Unter der Voraussetzung, dass der maßgebliche Wert des Erwerbs (also nach einer etwa gebotenen Zusammenrechnung mit anderen Erwerben innerhalb eines Zehnjahreszeitraums) den Betrag von 90 Mio. EUR nicht übersteigt, hat der Steuerpflichtige die Wahl zwischen der Anwendung eines nach Maßgabe von § 13 c ErbStG abgeschmolzen Verschonungsabschlags oder der sog. Verschonungsbedarfsprüfung (§ 28 a ErbStG).

Bei der Abschmelzung vermindert sich der zu gewährende Verschonungsabschlag entsprechend dem den Grenzwert von 26 Mio. EUR übersteigenden Wert, und zwar jeweils um 1 %-Punkt je volle 750.000 EUR. Rechnerisch lässt sich dies wie folgt ausdrücken:

 
  Rechenschema   Beispiel
  Wert des Erwerbs   32.300.000 EUR
./. 26 Mio. EUR ./. 26.000.000 EUR
  Übersteigender Wert   6.300.000 EUR
÷ 750.000 ÷ 750.000
= Faktor = 8,4
  Abrundung   8
= Abschmelzung = 8 %
  Regulärer Verschonungsabschlag   85 %
./. Abschmelzung ./. 8 %
  Verbleibender Verschonungsabschlag   77 %

Im Ergebnis läuft dieses Rechenschema darauf hinaus, dass im Fall der Regelverschonung der Verschonungsabschlag ab einem Erwerb im Wert von 89.750.000 EUR vollständig, also auf 0 %, abgeschmolzen ist. Für den Fall der Optionsverschonung regelt § 13 c Abs. 1 S. 2 ErbStG, dass ein Verschonungsabschlag ab einem Erwerb von begünstigtem Vermögen in Höhe von 90 Mio. EUR nicht mehr gewährt wird.

Gemäß § 13 c Abs. 2 ErbStG sind im Fall der Abschmelzung die Vorgaben des § 13 a Abs. 3 bis 9 ErbStG (insbesondere Lohnsummen- und Behaltensanforderungen) allesamt entsprechend anzuwenden. Soweit der die Begünstigung in Anspruch nehmende Erwerber von demselben Erblasser/Schenker innerhalb eines Zeitraums von zehn Jahren mehrere Zuwendungen begünstigten Vermögens erhält, hat für jede dieser Zuwendungen eine erneute Überprüfung stattzufinden. Sämtliche in den jeweiligen Zehnjahreszeitraum fallenden Zuwendungen sind hierzu zusammenzurechnen. Dies kann dazu führen, dass für einen früheren Erwerb (nach dem 30.6.2016) die Voraussetzungen der bislang gewährten Regel- bzw. Optionsverschonung (nachträglich) wegfallen. In diesem Fall wird auch für den/die betroffenen früheren Erwerbe der abgeschmolzene Verschonungsabschlag gewährt, es sei denn, für diesen (einen) früheren Erwerb wurde ein Antrag auf Durchführung der Verschonungsbedarfsprüfung (§ 28 a ErbStG) gestellt.

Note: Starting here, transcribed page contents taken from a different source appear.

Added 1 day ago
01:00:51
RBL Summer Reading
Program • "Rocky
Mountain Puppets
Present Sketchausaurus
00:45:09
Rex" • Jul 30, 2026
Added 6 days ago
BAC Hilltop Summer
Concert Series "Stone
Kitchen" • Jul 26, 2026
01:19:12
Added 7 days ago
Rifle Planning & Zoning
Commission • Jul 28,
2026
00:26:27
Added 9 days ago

Wie in Fällen vorzugehen ist, in denen durch die Hinzurechnung des jüngsten Erwerbs die Schwelle von 90 Mio. EUR überschritten wird, ergibt sich unmittelbar aus dem Gesetz nicht. Logischerweise muss aber in solchen Fällen der Verschonungsabschlag (rückwirkend) für sämtliche innerhalb des relevanten Zehnjahreszeitraums liegenden Zuwendungen entfallen. Konsequenterweise müsste dann auch insoweit ein Antrag auf Durchführung der Verschonungsbedarfsprüfung zulässig sein. Dies ist allerdings zweifelhaft, da § 13 c Abs. 2 S. 6 ErbStG ausdrücklich klarstellt, dass ein Antrag nach § 13 c Abs. 1 ErbStG (Abschmelzung) unwiderruflich ist (und somit einen Antrag auf Verschonungsbedarfsprüfung ausschließt, § 28 a Abs. 8 ErbStG). Diese Klippe ließe sich bestenfalls dadurch umschiffen, dass ein in einem früheren Steuerfestsetzungsverfahren gestellter Antrag durch die später erfolgte weitere Zuwendung (automatisch) seine Gültigkeit verlöre. Eine solche Unterstellung wäre allerdings nur dann sachgerecht, wenn es infolge der Zusammenrechnung zu einem Wegfall der bisherigen Verschonungsvoraussetzungen für die frühere Zuwendung kommt. Wie die Finanzverwaltung mit dieser Fragestellung umgehen wird, ist bislang vollständig offen.